═══ PASSAGE FOR REVIEW
Thursday 17 October 2019

Drugs can treat arthritis but beware of the risks

Pete Wedderburn

ARTHRITIS IS one of the most common diseases to affect older dogs. Some breeds are particularly prone to the problem: many readers will know older German Shepherds, Labradors and many others that suffer from the condition.

They tend to be slow to get out of their bed in the morning, and they creak around the house rather than moving quickly and nimbly. Arthritis can have a serious adverse effect on the quality of life for older dogs, and it's one of the common reasons why owners may eventually be pushed into a decision to carry out euthanasia.

Twenty years ago, there were only a few products available to treat this common disease. There are now dozens of possible treatments, ranging from pain relieving tablets and cartilage modifying injections to special diets and nutritional supplements like green lipped mussel and elk velvet antler. Physical therapies like acupuncture and hydrotherapy are also used. Many older dogs have been given extra years of goodquality life thanks to combinations of these approaches.

Unfortunately, even widely used and highly effective medications can sometimes cause dramatic adverse reactions. The headline in a British tabloid newspaper last week was typically attention-grabbing: "Could the drug that cost this beloved pet its life kill YOUR dog too?" The article told the sad story of a thirteen year old Labrador who died after taking pain-relieving medication prescribed by her vet. As a result of the article, there's no doubt that many elderly, arthritis-ridden dogs will have been rushed to their vets last week to find out if their own pets are at risk of the same fate.

So what is this drug? Why do vets prescribe medicine which may risk such a severe reaction? And when they do use this type of medication, why don't they tell owners about the potential dangers?

First, the product in question was Carprodyl, a generic form of a chemical called carprofen, which is part of a group of drugs known as non-steroidal anti-inflammatory drugs ( NSAIDS). Carprofen has become perhaps the most widely used pain relieving medication used in veterinary medicine since it was launched as "Rimadyl" by Pfizer, around fifteen years ago. The patent on the chemical has now lapsed, so a wide range of cheaper generic alternatives have become available. The drug is probably stocked in every single vet clinic in Ireland, with thousands of tablets being sold every day.
══════
═══ DATASET EXCERPTS
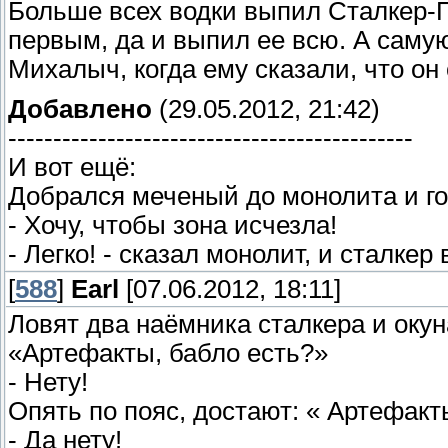
Больше всех водки выпил Сталкер-П
первым, да и выпил ее всю. А саму
Михалыч, когда ему сказали, что он 
Добавлено
(29.05.2012, 21:42)
---------------------------------------------
И вот ещё:
Добрался меченый до монолита и го
- Хочу, чтобы зона исчезла!
- Легко! - сказал монолит, и сталке
[
588
]
Earl
[07.06.2012, 18:11]
Ловят два наёмника сталкера и окуна
«Артефакты, бабло есть?»
- Нету!
Опять по пояс, достают: « Артефакт
- Да нету!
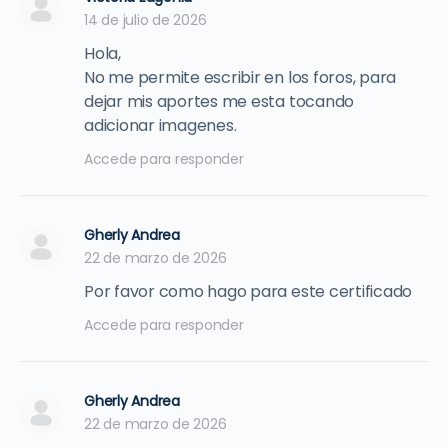
14 de julio de 2026
Hola,
No me permite escribir en los foros, para
dejar mis aportes me esta tocando
adicionar imagenes.
Accede para responder
Gherly Andrea
22 de marzo de 2026
Por favor como hago para este certificado
Accede para responder
Gherly Andrea
22 de marzo de 2026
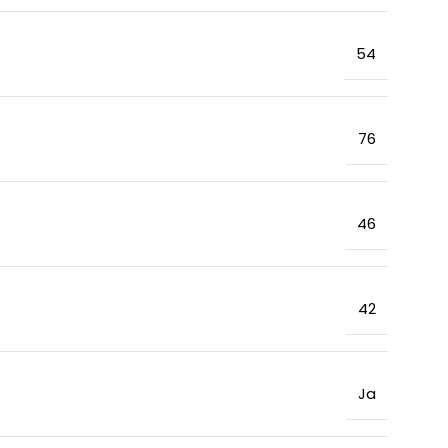
54
76
46
42
Ja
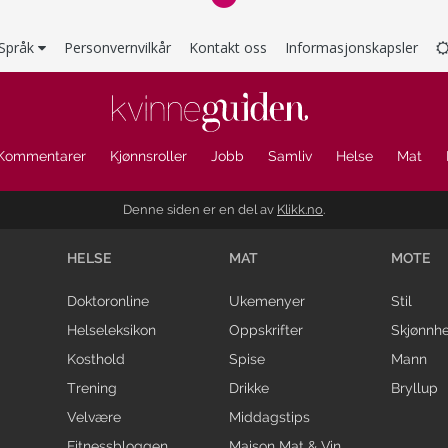
Språk
Personvernvilkår
Kontakt oss
Informasjonskapsler
Kommentarer
Kjønnsroller
Jobb
Samliv
Helse
Mat
Denne siden er en del av
Klikk.no
.
HELSE
MAT
MOTE
Doktoronline
Ukemenyer
Stil
Helseleksikon
Oppskrifter
Skjønnhe
Kosthold
Spise
Mann
Trening
Drikke
Bryllup
Velvære
Middagstips
Fitnessbloggen
Maison Mat & Vin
══════
* [AIM OF THE EXERCISE]
Reproduce, without any change, the portion of the arthritis treatment article above that begins with the words containing "Unfortunately, even widely" and ends with "the same fate.".

* [ANSWER AREA]
Unfortunately, even widely used and highly effective medications can sometimes cause dramatic adverse reactions. The headline in a British tabloid newspaper last week was typically attention-grabbing: "Could the drug that cost this beloved pet its life kill YOUR dog too?" The article told the sad story of a thirteen year old Labrador who died after taking pain-relieving medication prescribed by her vet. As a result of the article, there's no doubt that many elderly, arthritis-ridden dogs will have been rushed to their vets last week to find out if their own pets are at risk of the same fate.